OU: So I’ll give you a great example. I think prototyping is shorthand for get it out there as quickly as possible, right? And we can call it whatever we want to, but prototyping really means get it out as quickly as possible, start getting feedback. So with respect to my first business, it was in exotic car peer-to-peer car rental company. So essentially if you owned a Ferrari or Lamborghini, you can put it on a platform and someone will rent it from you and you monetize it. It’s a depreciating asset and we take a certain percentage of the profit, right? We built out the entire, we built out all the partnerships. We built out everything supply side. We had like over a hundred cars on our platform in five different states and we did all these things. What we didn’t do was we didn’t bring customers to the platform. So we spent all this money building up this supply base and this ability to connect the demand side with the supply side but we never focused in on the demand side. Ultimately, what ended up happening was when it was time to shift gears and start focusing on the demand side, which we thought was going to be not the hardest part, turned out to be very hard and on top of that, we ran out of money.

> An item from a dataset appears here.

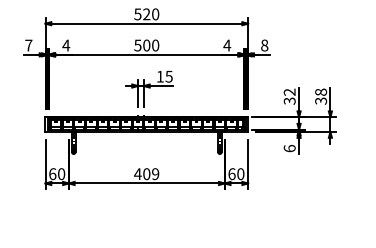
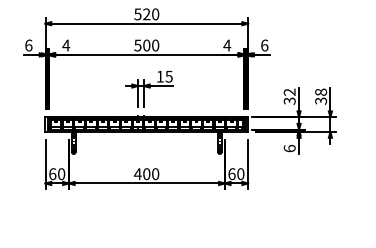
text at (28, 45): 7 -> 6
text at (264, 45): 8 -> 6
text at (155, 174): 409 -> 400
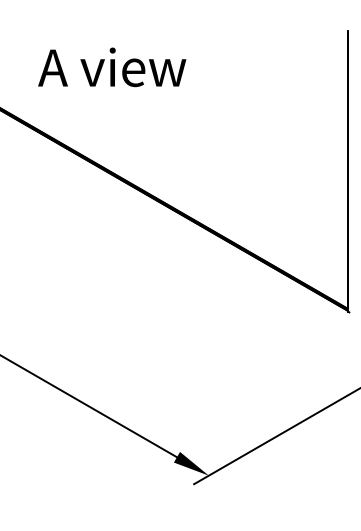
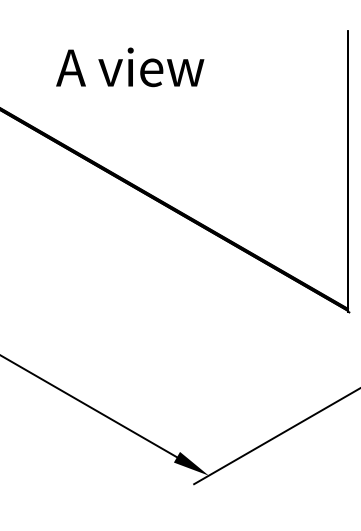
text at (112, 67) position: (112, 67) -> (130, 67)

PV: Imagine in your mind now that we can kind of see our way out of this pandemic and we’re going to enter into back to normal, whatever that new normal is. But if you go to a bar and somebody you talk to asks you, why do you like starting companies? What do you tell them?
BA: I would have to say the freedom of knowing that this idea or this business is a representation of my perseverance and execution. At work, you work 40 hours a week. Maybe you’re actually productive for 25 of those 40 hours, but you’ll still get paid for the 40. At a startup, you’ll get paid for what you do. So if you’re only productive 25, you’re only getting paid for 25.
OU: I’m a child of a small business owner and my dad is great at so many things, but I witnessed firsthand discussions at the dinner table about tightening our belt or not having enough money for vacation, or at times, if I only had some more money, I could have grown the business differently or things of that nature. So for me, building Equeduct was in direct response to those conversations that I had with my dad and my family had. It’s to say to people that, listen, it is tough being a business owner and for me specifically, it’s a number of people. So for every one business that goes under, 10 people directly are impacted and by the transitive property, it’s a total of about 40 to 50 people are impacted by one business going down. So that’s a lot of people that are hurt. That’s a lot of people that don’t have money. That’s a lot of people that may not even have the ability to send their kids to school and so on and so forth. So, for me, it’s really straightforward. It’s how do I build something that can provide or contribute to their lives at that level?